§ **PROBLEMS TO WORK ON**
1 - In the steel passage, reproduce word for word the part that opens with the words containing "(* = estimate)" and closes with "older blast-furnace technology.".
2 - Name every source that the steel passage credits.

§ **SELECTED PASSAGE**
The market turmoil has led to calls for government intervention in both countries, seeking reductions in the business rates for domestic steelmakers, or pushing for swifter action against the dumping of cheap imports, or trying to alter procurement guidelines to prioritise domestic steel in national infrastructure projects.
Canada and the UK have steel sectors of similar sizes, and rank 17th and 18th, respectively, in the World Steel Association (Worldsteel) 2015 league table for crude steel production.
Sources: UK Steel, Worldsteel, ISSB, Canadian Steel Producers Assn, Metal Bulletin Research.
(* = estimate)
Given the challenging market conditions, is it possible for a domestic steel industry of such a size to sustain crude steel production?
At first glance, the Canadian steel industry appears more strongly positioned, as it has plants with newer technology and a stronger domestic supply chain than in the UK, which is more reliant on older blast-furnace technology.

§ **INPUT DATA**
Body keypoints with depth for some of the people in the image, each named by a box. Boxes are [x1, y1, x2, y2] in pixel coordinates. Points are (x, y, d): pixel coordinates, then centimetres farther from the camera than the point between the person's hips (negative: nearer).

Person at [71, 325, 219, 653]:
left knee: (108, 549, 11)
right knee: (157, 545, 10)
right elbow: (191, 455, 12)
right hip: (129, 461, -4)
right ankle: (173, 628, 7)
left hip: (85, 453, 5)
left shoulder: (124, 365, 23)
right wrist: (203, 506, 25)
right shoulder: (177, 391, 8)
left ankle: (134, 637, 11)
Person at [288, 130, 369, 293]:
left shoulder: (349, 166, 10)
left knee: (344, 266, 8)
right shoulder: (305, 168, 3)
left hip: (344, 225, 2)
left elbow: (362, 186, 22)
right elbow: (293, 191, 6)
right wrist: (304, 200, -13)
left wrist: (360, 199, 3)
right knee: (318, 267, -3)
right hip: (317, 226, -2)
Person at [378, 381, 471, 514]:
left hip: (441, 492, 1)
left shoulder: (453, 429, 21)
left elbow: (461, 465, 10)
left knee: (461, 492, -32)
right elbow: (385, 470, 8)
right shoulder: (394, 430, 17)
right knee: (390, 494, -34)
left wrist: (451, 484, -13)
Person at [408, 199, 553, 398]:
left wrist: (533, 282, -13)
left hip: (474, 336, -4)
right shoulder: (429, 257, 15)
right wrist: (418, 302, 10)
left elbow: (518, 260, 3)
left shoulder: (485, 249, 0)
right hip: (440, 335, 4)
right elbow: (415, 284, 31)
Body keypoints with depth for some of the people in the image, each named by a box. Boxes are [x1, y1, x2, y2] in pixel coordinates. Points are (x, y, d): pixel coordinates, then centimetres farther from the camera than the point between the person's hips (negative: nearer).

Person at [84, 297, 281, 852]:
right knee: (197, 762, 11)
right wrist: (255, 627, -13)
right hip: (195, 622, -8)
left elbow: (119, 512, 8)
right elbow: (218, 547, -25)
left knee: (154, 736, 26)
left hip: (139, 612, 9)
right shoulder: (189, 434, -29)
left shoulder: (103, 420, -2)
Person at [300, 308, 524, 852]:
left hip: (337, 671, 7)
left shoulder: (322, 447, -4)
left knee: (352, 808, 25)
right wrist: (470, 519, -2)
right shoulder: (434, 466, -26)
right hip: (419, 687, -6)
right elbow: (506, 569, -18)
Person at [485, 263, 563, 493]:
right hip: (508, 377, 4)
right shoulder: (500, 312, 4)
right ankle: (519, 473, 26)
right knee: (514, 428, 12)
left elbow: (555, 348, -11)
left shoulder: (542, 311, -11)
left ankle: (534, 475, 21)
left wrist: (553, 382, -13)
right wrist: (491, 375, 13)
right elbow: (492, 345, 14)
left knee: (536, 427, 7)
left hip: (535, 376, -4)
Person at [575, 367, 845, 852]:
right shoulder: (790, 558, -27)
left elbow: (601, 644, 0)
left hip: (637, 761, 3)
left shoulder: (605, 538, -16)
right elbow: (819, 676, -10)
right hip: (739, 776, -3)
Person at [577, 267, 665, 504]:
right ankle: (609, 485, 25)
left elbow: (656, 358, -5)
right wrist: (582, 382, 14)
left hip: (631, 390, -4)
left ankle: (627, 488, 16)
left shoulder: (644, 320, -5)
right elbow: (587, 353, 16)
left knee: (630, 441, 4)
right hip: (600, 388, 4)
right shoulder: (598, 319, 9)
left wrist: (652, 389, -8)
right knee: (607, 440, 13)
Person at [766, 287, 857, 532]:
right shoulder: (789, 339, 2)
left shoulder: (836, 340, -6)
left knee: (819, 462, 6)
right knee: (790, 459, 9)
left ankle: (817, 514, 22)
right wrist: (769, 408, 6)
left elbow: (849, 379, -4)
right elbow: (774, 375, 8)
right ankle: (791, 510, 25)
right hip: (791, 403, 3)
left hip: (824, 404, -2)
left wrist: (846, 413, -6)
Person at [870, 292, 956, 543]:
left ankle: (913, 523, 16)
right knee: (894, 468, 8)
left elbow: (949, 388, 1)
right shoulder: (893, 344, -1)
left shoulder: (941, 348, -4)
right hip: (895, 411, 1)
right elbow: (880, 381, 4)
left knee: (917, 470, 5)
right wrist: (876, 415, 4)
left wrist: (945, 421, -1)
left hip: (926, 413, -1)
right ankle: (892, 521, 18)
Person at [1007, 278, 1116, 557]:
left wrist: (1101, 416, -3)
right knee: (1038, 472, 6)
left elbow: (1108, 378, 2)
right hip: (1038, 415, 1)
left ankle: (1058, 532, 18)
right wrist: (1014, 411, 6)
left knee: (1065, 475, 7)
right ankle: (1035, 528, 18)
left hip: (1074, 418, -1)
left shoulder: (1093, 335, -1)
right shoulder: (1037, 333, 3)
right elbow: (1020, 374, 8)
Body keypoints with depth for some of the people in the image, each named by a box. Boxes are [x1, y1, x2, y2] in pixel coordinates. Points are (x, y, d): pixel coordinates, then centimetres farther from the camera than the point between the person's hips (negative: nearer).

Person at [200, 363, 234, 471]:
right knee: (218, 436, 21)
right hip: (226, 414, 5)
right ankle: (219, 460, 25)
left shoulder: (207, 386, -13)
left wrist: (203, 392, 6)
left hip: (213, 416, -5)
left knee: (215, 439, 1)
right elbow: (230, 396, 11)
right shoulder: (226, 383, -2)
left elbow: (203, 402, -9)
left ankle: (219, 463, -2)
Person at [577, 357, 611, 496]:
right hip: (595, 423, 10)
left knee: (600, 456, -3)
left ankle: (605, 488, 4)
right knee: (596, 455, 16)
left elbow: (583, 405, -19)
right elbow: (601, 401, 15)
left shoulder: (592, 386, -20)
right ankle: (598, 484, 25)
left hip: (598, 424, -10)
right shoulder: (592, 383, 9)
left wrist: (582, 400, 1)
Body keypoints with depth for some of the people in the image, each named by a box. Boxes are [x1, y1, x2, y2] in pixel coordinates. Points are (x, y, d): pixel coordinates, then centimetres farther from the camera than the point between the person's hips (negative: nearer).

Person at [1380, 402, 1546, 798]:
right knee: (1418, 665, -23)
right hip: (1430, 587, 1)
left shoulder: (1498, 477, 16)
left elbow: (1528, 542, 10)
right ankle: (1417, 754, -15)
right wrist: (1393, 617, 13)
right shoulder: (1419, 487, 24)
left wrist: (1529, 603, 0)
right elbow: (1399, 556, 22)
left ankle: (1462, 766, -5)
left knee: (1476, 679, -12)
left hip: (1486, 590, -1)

§ **OUTPUTS FOR THE TASKS**
1 -
(* = estimate)
Given the challenging market conditions, is it possible for a domestic steel industry of such a size to sustain crude steel production?
At first glance, the Canadian steel industry appears more strongly positioned, as it has plants with newer technology and a stronger domestic supply chain than in the UK, which is more reliant on older blast-furnace technology.

2 - UK Steel, Worldsteel, ISSB, Canadian Steel Producers Assn, Metal Bulletin Research